Full jury of 12 people and 6 alternates is seated in Trump's hush money trial


Full jury of 12 people and 6 alternates is seated in Trump's hush money trial

NEW YORK — A full jury of 12 people and six alternates was seated Friday in Donald Trump’s hush money case, setting the stage for expected opening statements next week in the first criminal trial of a former U.S. president.

Lawyers spent days quizzing dozens of New Yorkers to choose the panel that has vowed to put their personal views aside and impartially judge whether the presumptive Republican presidential nominee is guilty. The jury includes a sales professional, a software engineer, an English teacher and multiple lawyers.

Just after the jury was seated, emergency crews responded to a park outside the courthouse, where a person was on fire. People rushed over with a fire extinguisher and worked to bat the flames away before the person was taken away on a stretcher. The person's condition was not immediately known.

The trial will place Trump in a Manhattan courtroom for weeks, forcing him to juggle his dual role as a defendant and political candidate against the backdrop of his hotly contested race against President Joe Biden. 

Trump has spent the week sitting quietly in the courtroom as lawyers press potential jurors on their views about him in a search for any bias that could preclude them from hearing the case. During breaks in the proceedings, he has lashed out about the allegations and the judge to cameras in the hallway, using his mounting legal problems as a political rallying cry against a justice system that has been corrupted by political bias.

Over several days, dozens of members of the jury pool have been dismissed after saying they don’t believe they can be fair. Others have expressed anxiety about having to decide such a consequential case with outsized media attention. The judge has ruled that their names will be known only to prosecutors, Trump and their legal teams.

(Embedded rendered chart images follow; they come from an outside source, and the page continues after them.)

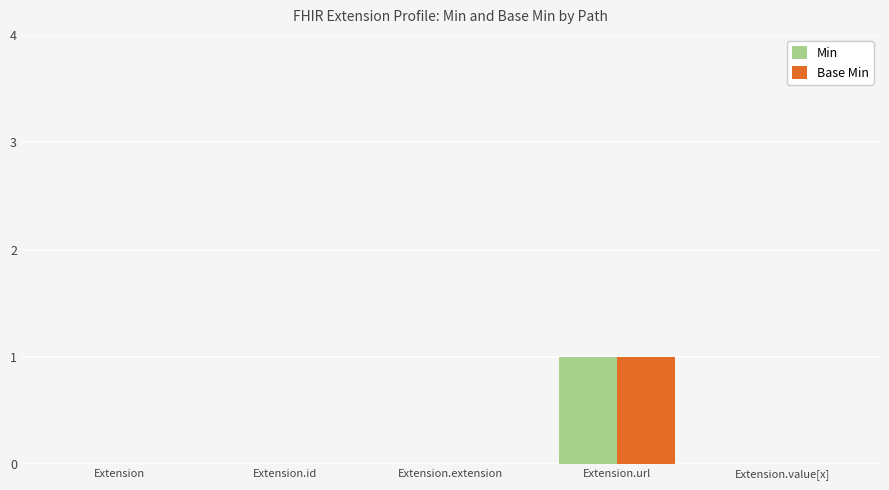

At which category is the sum across all series the highest?

Extension.url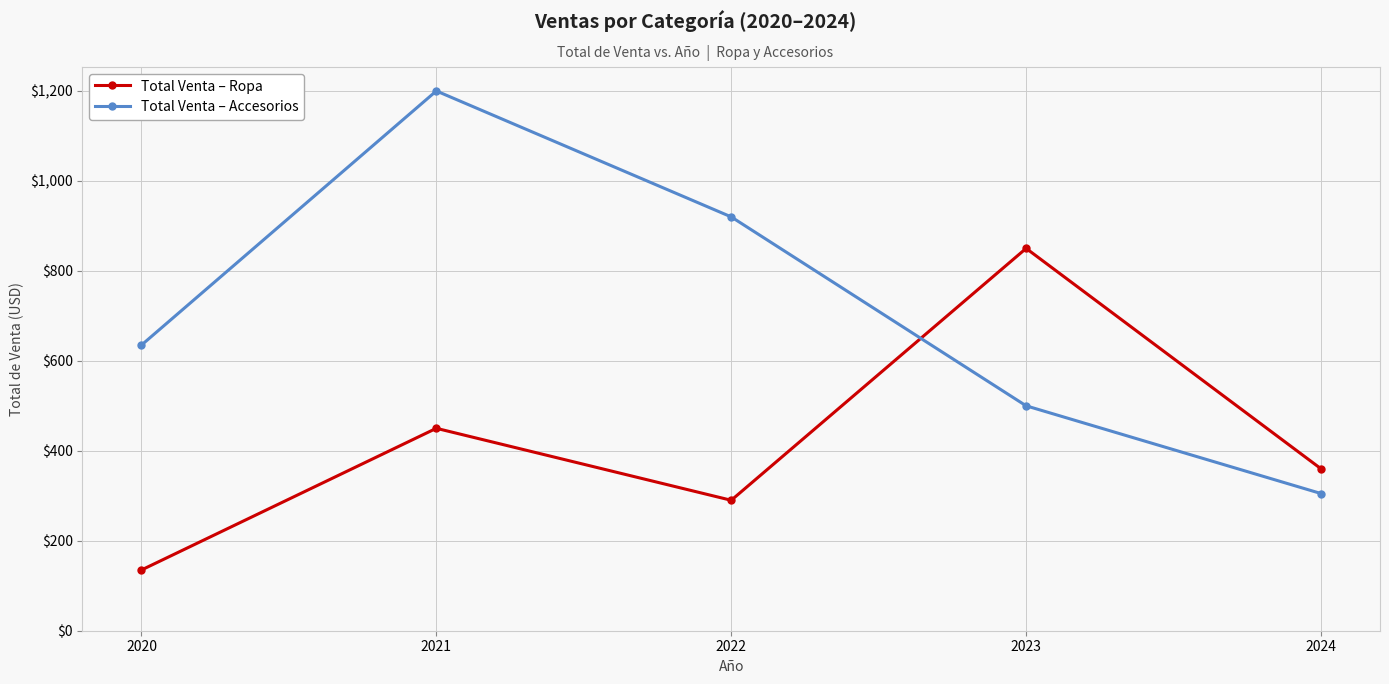

What is the difference between the maximum and minimum values in the Total Venta – Accesorios series?

895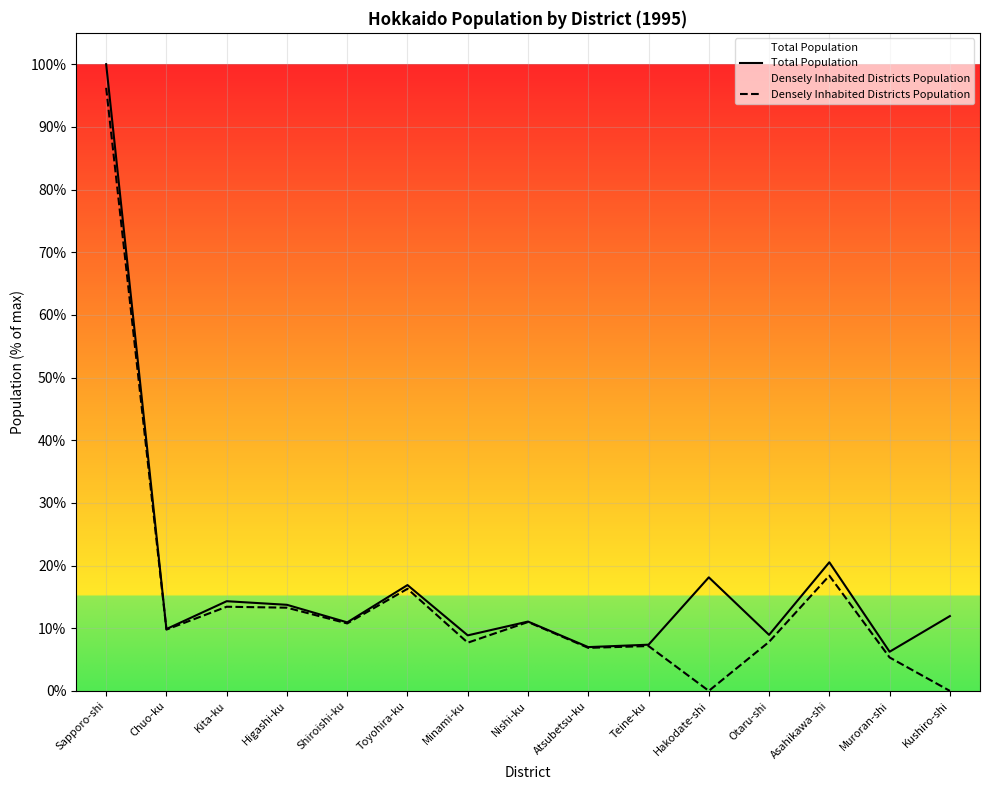

What are all the series names shown in the legend?

Total Population, Densely Inhabited Districts Population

As more potential jurors were questioned Friday, Trump appeared to lean over at the defense table, scribbling on some papers and exchanging notes with one of his lawyers. He occasionally perked up and gazed at the jury box, including when one would-be juror said he had volunteered in a “get out the vote” effort for Hillary Clinton’s campaign.

Another prospective juror got Trump’s attention when he mentioned that he follows the White House Instagram account, including when Trump was in office. Trump shot a grin at one man who was asked if he was married and joked that he had been trying to find a wife in his spare time, but “it’s not working.”

The trial centers on a $130,000 payment that Michael Cohen, Trump’s former lawyer and personal fixer, made to porn actor Stormy Daniels to prevent her claims of a sexual encounter with Trump from becoming public in the final days of the 2016 race.

Prosecutors say Trump obscured the true nature of the payments in internal records when his company reimbursed Cohen, who pleaded guilty to federal charges in 2018 and is expected to be a star witness for the prosecution.

Trump has denied having a sexual encounter with Daniels, and his lawyers argue that the payments to Cohen were legitimate legal expenses.